[EXERCISE DIRECTIONS]: Both the line below containing "X88550Y-50800D03*" and the line containing "X77100Y-38500D03*", along with every line between them, should be repeated exactly; no other line belongs in the answer.

[DATA PROVIDED]:
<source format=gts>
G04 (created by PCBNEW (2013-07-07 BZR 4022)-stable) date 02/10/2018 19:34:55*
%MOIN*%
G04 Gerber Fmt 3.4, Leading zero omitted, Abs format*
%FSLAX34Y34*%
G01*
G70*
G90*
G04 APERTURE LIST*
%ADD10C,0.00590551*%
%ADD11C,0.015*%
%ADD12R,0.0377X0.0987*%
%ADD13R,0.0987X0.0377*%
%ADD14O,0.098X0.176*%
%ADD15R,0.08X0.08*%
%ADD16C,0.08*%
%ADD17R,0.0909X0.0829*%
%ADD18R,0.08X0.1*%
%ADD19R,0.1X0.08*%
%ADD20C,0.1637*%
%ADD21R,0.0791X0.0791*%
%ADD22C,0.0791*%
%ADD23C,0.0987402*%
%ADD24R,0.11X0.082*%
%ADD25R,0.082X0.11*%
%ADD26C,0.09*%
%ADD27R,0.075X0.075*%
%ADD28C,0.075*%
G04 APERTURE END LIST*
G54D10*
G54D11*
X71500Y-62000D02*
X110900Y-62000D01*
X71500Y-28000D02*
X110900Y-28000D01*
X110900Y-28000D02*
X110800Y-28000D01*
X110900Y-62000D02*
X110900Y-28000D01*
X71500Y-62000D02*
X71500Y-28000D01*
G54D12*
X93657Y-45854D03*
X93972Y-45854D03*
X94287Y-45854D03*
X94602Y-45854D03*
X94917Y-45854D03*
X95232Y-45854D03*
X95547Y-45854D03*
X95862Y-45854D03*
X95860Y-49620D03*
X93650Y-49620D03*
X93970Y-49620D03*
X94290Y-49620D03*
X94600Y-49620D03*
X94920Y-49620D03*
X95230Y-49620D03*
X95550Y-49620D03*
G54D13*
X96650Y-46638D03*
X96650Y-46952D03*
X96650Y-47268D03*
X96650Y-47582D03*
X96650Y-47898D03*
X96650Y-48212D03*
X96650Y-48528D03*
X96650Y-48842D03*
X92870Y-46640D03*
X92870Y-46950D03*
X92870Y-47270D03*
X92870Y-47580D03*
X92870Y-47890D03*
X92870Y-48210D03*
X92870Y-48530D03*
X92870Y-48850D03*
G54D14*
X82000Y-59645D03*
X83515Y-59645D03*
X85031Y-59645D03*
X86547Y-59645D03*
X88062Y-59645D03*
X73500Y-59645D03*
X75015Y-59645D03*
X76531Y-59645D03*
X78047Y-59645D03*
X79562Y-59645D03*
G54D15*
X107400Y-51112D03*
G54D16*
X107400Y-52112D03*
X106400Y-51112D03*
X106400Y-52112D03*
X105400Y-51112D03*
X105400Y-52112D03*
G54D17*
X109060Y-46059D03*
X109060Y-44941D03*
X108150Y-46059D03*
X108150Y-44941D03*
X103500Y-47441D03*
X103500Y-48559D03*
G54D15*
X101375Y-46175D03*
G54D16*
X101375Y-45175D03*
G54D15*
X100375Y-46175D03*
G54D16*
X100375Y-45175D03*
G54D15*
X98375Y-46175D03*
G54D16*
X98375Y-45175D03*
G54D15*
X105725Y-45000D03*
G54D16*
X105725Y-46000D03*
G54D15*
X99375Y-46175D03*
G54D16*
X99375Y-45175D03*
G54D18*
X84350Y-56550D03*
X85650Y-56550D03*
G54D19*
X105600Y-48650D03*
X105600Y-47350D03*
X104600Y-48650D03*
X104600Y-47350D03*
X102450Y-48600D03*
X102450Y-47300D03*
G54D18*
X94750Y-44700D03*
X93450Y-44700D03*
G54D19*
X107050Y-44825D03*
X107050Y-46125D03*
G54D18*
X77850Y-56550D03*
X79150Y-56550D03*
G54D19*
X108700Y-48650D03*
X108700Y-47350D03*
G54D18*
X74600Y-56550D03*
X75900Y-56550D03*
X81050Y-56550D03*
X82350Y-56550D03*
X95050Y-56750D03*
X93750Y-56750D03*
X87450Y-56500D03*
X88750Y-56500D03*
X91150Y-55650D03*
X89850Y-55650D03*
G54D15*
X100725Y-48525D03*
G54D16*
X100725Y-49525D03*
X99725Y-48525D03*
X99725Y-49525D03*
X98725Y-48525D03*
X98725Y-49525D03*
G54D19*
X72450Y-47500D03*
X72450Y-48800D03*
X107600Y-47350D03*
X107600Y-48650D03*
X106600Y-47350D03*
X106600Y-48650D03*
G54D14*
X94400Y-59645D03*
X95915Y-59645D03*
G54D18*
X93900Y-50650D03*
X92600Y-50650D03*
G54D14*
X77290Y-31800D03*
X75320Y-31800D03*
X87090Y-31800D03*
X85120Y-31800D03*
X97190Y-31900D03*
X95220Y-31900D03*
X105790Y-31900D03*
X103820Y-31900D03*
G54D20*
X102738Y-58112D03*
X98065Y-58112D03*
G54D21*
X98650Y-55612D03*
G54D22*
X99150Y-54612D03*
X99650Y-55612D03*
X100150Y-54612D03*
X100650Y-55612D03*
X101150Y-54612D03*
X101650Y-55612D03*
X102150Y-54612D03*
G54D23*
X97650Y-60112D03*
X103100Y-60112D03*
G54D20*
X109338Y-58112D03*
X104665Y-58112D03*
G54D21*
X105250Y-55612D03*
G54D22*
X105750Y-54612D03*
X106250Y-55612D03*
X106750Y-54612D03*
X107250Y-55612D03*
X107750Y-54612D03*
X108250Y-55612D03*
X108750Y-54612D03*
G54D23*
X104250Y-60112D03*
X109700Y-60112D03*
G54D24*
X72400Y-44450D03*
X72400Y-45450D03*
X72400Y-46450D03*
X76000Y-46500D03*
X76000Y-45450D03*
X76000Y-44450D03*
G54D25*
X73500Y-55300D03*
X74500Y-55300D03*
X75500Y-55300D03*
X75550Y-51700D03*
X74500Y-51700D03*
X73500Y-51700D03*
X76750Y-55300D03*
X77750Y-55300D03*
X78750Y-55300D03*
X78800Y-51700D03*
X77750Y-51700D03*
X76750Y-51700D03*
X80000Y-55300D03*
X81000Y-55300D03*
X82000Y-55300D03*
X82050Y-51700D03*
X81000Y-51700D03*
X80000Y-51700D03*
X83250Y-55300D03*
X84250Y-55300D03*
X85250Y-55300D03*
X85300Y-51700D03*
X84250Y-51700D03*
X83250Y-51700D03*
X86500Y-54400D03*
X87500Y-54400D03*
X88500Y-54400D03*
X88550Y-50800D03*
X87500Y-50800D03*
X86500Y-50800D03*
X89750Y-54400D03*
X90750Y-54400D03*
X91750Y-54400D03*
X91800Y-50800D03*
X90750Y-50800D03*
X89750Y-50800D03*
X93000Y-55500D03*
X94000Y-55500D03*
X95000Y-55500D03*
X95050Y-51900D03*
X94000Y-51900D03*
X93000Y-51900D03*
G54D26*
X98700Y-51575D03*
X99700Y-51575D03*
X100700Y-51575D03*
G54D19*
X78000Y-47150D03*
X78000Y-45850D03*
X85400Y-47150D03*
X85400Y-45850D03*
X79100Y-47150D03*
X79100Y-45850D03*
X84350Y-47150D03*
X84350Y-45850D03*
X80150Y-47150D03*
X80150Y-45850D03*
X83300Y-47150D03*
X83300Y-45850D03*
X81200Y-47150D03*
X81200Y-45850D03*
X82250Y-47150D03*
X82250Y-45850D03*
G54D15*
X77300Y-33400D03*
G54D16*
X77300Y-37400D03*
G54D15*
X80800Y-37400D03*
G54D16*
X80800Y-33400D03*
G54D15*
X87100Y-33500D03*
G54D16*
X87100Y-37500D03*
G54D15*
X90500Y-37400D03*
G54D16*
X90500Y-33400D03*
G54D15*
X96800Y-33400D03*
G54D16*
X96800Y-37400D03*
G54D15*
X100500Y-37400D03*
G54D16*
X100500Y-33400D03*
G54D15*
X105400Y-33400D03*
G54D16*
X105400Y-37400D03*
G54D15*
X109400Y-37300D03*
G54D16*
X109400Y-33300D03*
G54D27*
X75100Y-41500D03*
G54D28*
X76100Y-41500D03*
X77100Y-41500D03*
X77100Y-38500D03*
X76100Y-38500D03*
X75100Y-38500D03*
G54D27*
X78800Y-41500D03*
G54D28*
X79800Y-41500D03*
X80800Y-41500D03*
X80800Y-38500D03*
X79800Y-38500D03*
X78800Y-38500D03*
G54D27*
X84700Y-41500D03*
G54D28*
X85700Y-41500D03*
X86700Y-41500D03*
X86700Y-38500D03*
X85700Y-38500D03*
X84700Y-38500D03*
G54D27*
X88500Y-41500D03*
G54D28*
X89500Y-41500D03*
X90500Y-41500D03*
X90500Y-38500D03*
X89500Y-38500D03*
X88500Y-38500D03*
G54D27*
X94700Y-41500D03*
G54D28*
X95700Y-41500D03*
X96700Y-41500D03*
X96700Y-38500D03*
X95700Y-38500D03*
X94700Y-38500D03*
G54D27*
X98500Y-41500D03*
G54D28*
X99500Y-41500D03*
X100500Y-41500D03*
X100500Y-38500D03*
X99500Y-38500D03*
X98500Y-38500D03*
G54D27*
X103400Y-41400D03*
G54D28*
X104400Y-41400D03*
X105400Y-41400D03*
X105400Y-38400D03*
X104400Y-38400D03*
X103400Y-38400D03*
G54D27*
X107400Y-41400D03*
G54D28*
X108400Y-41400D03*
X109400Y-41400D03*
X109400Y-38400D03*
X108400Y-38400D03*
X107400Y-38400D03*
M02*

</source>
==
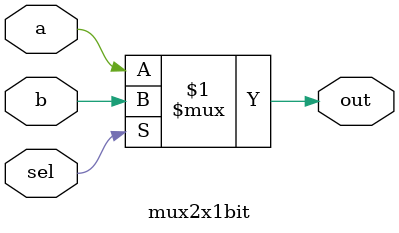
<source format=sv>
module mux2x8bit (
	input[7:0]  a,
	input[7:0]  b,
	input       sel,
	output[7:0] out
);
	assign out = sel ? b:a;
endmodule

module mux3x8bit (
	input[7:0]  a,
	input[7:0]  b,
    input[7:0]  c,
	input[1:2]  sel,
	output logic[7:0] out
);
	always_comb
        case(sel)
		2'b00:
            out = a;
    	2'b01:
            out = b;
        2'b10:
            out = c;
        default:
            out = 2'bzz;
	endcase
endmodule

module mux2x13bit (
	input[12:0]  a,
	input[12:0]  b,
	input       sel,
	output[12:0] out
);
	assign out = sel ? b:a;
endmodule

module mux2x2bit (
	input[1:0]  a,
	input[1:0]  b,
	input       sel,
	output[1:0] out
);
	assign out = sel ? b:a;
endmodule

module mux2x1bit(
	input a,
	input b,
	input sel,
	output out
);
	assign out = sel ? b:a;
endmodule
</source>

[EXPECTED ANSWER]:
X88550Y-50800D03*
X87500Y-50800D03*
X86500Y-50800D03*
X89750Y-54400D03*
X90750Y-54400D03*
X91750Y-54400D03*
X91800Y-50800D03*
X90750Y-50800D03*
X89750Y-50800D03*
X93000Y-55500D03*
X94000Y-55500D03*
X95000Y-55500D03*
X95050Y-51900D03*
X94000Y-51900D03*
X93000Y-51900D03*
G54D26*
X98700Y-51575D03*
X99700Y-51575D03*
X100700Y-51575D03*
G54D19*
X78000Y-47150D03*
X78000Y-45850D03*
X85400Y-47150D03*
X85400Y-45850D03*
X79100Y-47150D03*
X79100Y-45850D03*
X84350Y-47150D03*
X84350Y-45850D03*
X80150Y-47150D03*
X80150Y-45850D03*
X83300Y-47150D03*
X83300Y-45850D03*
X81200Y-47150D03*
X81200Y-45850D03*
X82250Y-47150D03*
X82250Y-45850D03*
G54D15*
X77300Y-33400D03*
G54D16*
X77300Y-37400D03*
G54D15*
X80800Y-37400D03*
G54D16*
X80800Y-33400D03*
G54D15*
X87100Y-33500D03*
G54D16*
X87100Y-37500D03*
G54D15*
X90500Y-37400D03*
G54D16*
X90500Y-33400D03*
G54D15*
X96800Y-33400D03*
G54D16*
X96800Y-37400D03*
G54D15*
X100500Y-37400D03*
G54D16*
X100500Y-33400D03*
G54D15*
X105400Y-33400D03*
G54D16*
X105400Y-37400D03*
G54D15*
X109400Y-37300D03*
G54D16*
X109400Y-33300D03*
G54D27*
X75100Y-41500D03*
G54D28*
X76100Y-41500D03*
X77100Y-41500D03*
X77100Y-38500D03*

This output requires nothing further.